In an extended bull market environment, an ETF portfolio that leans toward the largest stocks may expose investors to undue risks. Today’s economic and market environment may be best suited for certain sectors as advisors position client portfolios for a new year.
On the upcoming webcast on Thursday, Jan. 11 (available live and on demand for CE Credit), Where Is Gold Heading In 2018?, Frank Holmes, CEO and Chief Investment Officer of U.S. Global Investors, will look at alternative index-based strategies in the precious metals industry as a way to potentially diversify risk and potentially enhance returns.

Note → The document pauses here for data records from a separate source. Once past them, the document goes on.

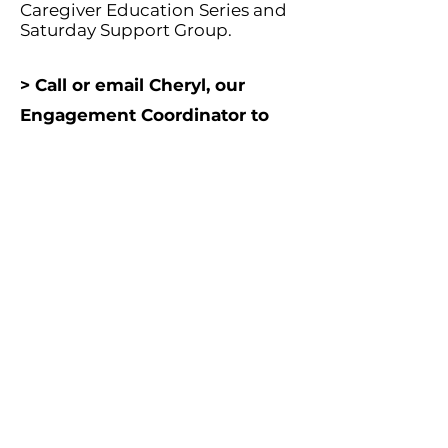
Caregiver Education Series and
Saturday Support Group.
> Call or email Cheryl, our
Engagement Coordinator to
learn more.
952-977-9374
cnickelson@normandalecenter.
org
Contact Us
Partners
Staff & Board
6100 Normandale Rd., Edina MN 55436 |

For example, the U.S. Global GO GOLD and Precious Metal Miners ETF (NYSEArca: GOAU) is a smart beta offering that tracks a specialized or rules-based index to help hone in on quality players in the gold mining space. The underlying U.S. Global GO GOLD and Precious Metal Miners Index uses quantitative analysis to pick stocks, with a particular focus on royalty companies.
The GO GOLD and Precious Metal Miners ETF tries to reflect the performance of the U.S. Global Go Gold and Precious Metal Miners Index, which is comprised of U.S. and international companies that earned at least 50% of their aggregate revenue from precious metals and categorizes components into four “tiers” of precious metals companies based on certain fundamental factors.
Each tier includes those having revenue per employee that is greater than the median for companies whose revenue per employees is in the top 20th percentile of the broader universe. Additionally, the screen also factors in operating cash flow per employee and gross margin.